Search code examples
compiler-constructiongrammarcontext-free-grammar

How do I make grammar with optional prefix LL(2)?


Consider this grammar

start: lvalue ASSIGN expr SEMICOLON | expr SEMICOLON;
expr: OPENPAREN expr CLOSEPAREN | literal | lvalue;
lvalue: ID lvalue_tail ;
lvalue_tail: OPENBRACK expr CLOSEBRACK | ;
ID : [a-zA-Z]+[a-zA-Z0-9_]* ;

so lvalue is an expr, but an expr may not be an lvalue.
with this input var[10], the grammar will need 4 lookahead (ID, openbrack, literal, closebrack) before it can determine if it should choose lvalue expr or expr.
How do I make such grammar LL(2)?
note: expr here is simplified, symbol with capital letters are terminals.


Solution

  • I'm not sure what purpose might be served by reducing the LL lookahead of this grammar, compared with just using an LALR parser generator, since the unmodified grammar is LALR(1).

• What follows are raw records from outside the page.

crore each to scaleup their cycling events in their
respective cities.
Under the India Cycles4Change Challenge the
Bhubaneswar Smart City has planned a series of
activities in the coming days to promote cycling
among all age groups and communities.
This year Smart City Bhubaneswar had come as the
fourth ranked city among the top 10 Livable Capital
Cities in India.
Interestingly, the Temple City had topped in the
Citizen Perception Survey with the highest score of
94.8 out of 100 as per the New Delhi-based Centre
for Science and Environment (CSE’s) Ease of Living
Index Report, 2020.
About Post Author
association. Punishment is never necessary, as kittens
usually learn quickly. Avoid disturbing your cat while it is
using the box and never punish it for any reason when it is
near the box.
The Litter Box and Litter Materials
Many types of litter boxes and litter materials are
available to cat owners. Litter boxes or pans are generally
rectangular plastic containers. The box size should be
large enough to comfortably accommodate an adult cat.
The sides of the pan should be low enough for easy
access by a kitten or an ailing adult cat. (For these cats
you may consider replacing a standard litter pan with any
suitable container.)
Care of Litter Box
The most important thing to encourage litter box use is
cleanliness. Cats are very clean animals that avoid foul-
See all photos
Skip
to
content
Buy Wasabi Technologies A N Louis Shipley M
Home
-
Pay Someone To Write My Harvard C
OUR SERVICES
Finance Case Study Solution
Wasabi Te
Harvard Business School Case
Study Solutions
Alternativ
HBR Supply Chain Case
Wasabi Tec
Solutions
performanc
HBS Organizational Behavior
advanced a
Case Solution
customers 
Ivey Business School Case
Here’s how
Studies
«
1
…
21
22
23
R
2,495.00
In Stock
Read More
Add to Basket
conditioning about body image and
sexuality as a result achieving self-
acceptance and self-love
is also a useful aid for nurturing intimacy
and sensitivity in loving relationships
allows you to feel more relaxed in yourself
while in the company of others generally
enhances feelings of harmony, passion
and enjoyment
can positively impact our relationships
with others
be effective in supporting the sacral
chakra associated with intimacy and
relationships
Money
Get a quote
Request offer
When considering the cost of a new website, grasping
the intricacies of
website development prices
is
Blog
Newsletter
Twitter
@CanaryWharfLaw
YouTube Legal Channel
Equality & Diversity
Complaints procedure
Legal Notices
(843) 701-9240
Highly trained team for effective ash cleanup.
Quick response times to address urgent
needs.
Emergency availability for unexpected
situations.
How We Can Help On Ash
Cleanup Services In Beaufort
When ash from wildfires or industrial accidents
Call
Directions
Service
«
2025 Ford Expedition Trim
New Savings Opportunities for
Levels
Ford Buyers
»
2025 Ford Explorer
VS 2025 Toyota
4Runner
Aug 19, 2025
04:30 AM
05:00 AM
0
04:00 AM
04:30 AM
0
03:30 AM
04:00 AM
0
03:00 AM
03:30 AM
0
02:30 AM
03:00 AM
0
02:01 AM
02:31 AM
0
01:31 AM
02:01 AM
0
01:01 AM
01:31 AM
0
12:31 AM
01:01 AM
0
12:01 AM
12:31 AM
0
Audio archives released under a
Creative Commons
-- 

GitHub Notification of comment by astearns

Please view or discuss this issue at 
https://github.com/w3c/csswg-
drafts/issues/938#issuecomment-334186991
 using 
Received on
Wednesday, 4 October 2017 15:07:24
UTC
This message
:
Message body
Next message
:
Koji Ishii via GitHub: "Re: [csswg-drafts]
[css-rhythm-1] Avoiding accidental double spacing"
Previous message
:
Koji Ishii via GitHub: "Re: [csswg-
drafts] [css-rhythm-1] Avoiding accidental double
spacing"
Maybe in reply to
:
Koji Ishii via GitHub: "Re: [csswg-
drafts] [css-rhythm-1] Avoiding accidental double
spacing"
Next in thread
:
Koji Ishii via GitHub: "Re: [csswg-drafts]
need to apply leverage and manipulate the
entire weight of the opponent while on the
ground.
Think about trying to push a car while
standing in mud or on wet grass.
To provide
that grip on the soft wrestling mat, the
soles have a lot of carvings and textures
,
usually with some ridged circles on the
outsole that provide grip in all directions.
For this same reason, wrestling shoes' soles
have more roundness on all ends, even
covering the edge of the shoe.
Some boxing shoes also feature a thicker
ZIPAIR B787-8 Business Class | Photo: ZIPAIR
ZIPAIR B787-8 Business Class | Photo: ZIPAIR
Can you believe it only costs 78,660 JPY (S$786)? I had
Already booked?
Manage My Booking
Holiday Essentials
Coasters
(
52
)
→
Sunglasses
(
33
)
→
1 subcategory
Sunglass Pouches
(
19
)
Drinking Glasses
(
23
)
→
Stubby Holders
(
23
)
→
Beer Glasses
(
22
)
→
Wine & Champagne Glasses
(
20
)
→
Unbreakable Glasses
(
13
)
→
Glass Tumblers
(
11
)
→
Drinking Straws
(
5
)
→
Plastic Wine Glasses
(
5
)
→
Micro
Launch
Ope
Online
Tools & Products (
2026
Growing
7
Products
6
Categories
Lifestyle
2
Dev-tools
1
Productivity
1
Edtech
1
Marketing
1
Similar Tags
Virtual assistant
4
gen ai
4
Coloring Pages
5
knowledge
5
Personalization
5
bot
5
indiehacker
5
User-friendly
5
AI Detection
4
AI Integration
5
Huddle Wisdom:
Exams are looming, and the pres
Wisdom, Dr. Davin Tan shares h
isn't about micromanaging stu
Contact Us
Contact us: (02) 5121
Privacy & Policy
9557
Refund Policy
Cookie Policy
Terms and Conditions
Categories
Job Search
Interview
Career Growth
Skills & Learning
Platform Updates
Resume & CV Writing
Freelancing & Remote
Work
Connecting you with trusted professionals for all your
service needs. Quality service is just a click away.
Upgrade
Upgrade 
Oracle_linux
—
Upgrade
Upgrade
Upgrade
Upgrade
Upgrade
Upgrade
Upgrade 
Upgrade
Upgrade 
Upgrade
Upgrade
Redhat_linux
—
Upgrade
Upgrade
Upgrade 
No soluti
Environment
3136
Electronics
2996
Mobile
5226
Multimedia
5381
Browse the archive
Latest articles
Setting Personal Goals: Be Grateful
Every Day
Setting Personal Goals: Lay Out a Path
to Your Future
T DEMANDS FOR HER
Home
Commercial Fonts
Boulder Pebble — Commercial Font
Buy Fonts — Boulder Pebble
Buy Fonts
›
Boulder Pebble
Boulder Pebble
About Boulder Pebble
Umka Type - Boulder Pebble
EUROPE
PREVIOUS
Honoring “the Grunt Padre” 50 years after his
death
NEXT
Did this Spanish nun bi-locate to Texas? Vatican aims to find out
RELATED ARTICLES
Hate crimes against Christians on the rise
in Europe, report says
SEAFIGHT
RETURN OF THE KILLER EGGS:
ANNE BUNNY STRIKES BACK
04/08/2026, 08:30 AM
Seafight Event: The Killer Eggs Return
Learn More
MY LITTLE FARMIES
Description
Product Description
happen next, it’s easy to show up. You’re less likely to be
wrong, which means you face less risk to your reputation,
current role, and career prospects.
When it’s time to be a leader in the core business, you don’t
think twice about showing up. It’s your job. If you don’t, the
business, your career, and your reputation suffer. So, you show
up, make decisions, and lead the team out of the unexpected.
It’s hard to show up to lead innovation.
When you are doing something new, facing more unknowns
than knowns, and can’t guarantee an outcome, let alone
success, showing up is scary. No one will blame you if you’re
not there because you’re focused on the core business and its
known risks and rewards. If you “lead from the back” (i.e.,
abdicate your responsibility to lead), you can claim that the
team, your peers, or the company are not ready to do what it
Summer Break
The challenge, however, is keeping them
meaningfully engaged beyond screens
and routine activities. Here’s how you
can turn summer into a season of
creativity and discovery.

    It can, however, be done by separating expr into lvalue and what we might call rvalue -- i.e., expressions which are not usable on the left side of an assignment operator. That might produce something like

    start: lvalue start_tail | rvalue SEMICOLON;
    start_tail: ASSIGN expr SEMICOLON | SEMICOLON;
    expr: lvalue | rvalue;
    rvalue: OPENPAREN expr CLOSEPAREN | literal;
    lvalue: ID lvalue_tail ;
    lvalue_tail: OPENBRACK expr CLOSEBRACK | ;
    ID : [a-zA-Z]+[a-zA-Z0-9_]* ;
    

    This grammar is LL(1) in addition to being LL(2). However, it may prove to be tricky to scale it up to include more of the language.

    (In case the above link rots, it just points to an online tool which verified that the grammar is LL(1).)